Excerpts from a dataset
========
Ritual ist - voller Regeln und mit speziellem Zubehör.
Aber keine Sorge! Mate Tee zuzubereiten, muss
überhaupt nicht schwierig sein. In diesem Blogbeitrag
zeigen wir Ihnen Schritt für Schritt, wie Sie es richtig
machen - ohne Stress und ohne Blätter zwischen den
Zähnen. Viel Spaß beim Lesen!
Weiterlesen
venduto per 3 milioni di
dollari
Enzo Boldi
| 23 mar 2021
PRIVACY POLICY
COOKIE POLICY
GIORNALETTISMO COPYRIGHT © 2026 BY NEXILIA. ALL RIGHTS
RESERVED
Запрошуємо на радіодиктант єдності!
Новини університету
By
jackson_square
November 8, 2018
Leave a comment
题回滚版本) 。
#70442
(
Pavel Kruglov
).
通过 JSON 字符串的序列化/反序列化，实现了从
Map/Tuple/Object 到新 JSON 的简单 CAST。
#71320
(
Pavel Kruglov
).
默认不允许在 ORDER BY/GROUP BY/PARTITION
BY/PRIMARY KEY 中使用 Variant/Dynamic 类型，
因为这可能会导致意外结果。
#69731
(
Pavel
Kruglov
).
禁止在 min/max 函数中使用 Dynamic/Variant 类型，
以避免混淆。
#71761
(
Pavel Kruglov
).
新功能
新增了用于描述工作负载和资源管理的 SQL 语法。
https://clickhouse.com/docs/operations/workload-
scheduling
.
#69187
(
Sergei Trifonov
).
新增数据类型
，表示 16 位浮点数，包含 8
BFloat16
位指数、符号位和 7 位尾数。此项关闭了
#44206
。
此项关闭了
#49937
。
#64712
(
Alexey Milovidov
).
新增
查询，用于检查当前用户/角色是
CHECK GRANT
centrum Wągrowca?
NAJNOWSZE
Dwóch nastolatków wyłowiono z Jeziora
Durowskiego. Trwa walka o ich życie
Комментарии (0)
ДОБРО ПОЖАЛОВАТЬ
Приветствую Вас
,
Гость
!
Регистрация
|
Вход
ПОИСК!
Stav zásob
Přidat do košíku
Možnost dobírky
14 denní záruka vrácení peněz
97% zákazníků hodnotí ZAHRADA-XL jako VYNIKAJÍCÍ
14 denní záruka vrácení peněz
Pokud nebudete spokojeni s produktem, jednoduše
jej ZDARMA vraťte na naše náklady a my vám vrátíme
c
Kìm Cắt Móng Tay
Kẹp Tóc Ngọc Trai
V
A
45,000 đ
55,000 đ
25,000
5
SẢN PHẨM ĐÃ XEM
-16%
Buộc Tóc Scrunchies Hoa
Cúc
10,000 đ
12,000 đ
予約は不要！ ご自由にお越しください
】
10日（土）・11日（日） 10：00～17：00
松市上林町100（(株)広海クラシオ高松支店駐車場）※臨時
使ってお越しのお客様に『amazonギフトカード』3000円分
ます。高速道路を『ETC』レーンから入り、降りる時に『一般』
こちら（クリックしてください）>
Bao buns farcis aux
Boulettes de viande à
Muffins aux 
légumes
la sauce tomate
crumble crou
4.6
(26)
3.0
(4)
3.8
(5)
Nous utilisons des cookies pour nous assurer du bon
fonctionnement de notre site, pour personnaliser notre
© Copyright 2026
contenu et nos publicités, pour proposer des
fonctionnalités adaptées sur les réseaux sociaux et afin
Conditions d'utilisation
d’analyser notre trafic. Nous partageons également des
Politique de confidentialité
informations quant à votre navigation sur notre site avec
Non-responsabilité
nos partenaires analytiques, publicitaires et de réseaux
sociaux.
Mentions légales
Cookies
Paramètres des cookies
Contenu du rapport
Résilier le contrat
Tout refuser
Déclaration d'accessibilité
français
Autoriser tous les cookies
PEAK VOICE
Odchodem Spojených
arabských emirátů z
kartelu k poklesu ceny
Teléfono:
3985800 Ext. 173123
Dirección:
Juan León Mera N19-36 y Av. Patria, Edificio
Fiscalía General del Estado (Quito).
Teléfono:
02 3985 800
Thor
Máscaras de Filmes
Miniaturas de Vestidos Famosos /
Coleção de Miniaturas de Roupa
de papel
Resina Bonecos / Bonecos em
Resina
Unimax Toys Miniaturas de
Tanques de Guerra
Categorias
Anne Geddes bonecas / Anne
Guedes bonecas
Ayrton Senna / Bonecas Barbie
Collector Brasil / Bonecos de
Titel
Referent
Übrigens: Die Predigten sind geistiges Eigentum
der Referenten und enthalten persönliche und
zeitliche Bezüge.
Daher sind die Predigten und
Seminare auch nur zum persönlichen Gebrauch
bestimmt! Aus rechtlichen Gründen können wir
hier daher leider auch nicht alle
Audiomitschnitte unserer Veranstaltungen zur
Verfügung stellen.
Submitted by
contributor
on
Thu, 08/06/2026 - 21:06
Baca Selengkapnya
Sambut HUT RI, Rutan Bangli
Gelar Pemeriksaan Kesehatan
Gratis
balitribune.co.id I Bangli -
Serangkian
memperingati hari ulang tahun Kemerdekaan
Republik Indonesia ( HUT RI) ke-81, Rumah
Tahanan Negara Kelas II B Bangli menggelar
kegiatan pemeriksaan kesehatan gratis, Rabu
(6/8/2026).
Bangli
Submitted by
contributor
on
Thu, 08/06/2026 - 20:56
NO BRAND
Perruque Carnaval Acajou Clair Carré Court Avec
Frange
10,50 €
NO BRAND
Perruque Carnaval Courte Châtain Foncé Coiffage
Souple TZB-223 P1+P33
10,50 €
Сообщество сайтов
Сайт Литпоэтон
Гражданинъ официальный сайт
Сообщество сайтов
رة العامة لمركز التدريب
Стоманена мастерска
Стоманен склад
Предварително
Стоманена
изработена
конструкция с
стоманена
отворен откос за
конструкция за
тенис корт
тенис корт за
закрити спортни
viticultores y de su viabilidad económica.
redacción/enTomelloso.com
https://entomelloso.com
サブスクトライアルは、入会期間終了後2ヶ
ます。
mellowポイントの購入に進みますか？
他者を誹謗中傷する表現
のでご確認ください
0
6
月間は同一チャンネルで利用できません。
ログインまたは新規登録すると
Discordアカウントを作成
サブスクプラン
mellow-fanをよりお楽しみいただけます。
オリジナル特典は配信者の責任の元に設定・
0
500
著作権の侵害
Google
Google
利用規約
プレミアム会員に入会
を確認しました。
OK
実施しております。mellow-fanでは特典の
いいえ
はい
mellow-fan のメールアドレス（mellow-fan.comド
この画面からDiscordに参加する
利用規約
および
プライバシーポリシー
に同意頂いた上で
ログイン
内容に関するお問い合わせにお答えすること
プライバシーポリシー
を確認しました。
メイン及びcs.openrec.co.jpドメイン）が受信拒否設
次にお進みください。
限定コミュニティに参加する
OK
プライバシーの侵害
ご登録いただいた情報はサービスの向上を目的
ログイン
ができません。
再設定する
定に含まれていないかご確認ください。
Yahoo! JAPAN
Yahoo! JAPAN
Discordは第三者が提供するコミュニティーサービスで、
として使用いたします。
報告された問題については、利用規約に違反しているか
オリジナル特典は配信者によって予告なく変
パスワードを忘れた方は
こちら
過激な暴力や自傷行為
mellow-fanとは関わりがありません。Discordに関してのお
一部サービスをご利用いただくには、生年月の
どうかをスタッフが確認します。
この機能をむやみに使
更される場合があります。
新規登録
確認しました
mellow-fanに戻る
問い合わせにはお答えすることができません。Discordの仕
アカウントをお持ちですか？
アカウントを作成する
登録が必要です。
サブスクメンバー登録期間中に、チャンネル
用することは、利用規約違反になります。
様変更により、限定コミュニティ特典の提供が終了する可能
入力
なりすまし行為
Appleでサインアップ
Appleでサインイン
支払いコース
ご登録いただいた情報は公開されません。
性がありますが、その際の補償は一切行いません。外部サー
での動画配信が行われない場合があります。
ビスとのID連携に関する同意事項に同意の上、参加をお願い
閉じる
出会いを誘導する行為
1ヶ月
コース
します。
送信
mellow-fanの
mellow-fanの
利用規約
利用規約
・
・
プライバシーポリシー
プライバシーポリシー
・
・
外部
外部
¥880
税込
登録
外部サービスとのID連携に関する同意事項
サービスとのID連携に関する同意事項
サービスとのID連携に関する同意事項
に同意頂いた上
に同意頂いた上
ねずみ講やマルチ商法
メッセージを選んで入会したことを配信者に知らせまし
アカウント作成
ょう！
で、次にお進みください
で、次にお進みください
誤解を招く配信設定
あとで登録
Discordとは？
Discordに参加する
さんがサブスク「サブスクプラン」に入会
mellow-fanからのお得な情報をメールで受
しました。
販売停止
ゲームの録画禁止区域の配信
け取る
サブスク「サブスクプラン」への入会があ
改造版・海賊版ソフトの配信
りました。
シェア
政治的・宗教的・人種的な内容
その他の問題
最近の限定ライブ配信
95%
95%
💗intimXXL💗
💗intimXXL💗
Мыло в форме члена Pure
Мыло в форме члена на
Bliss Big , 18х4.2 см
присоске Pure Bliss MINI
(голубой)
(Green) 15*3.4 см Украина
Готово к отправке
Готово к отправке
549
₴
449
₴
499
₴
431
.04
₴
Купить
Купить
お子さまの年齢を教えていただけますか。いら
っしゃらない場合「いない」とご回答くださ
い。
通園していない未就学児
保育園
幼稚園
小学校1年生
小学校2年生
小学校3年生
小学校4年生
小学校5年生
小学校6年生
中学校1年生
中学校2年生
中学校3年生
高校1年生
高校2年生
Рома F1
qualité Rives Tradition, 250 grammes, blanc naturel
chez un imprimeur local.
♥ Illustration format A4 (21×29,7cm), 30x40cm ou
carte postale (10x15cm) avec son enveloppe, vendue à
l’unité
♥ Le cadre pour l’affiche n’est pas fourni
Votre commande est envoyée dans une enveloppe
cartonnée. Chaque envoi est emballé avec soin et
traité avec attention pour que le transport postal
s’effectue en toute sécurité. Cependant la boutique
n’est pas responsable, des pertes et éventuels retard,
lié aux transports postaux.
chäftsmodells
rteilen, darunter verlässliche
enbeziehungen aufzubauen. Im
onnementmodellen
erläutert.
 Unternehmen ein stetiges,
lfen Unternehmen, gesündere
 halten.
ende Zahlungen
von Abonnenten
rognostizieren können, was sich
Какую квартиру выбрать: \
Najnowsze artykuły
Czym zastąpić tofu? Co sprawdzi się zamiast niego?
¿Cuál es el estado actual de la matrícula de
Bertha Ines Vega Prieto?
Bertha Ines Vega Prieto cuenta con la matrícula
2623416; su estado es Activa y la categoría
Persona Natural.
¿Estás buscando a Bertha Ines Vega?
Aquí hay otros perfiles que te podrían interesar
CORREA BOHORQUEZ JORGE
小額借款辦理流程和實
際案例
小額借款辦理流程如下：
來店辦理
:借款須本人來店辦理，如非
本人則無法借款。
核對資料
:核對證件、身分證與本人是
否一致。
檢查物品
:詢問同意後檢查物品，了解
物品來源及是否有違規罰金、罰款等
========
Brief:
Copy out the lines running from the start of the records through the line containing "Weiterlesen", including that line.

Task solution:
Ritual ist - voller Regeln und mit speziellem Zubehör.
Aber keine Sorge! Mate Tee zuzubereiten, muss
überhaupt nicht schwierig sein. In diesem Blogbeitrag
zeigen wir Ihnen Schritt für Schritt, wie Sie es richtig
machen - ohne Stress und ohne Blätter zwischen den
Zähnen. Viel Spaß beim Lesen!
Weiterlesen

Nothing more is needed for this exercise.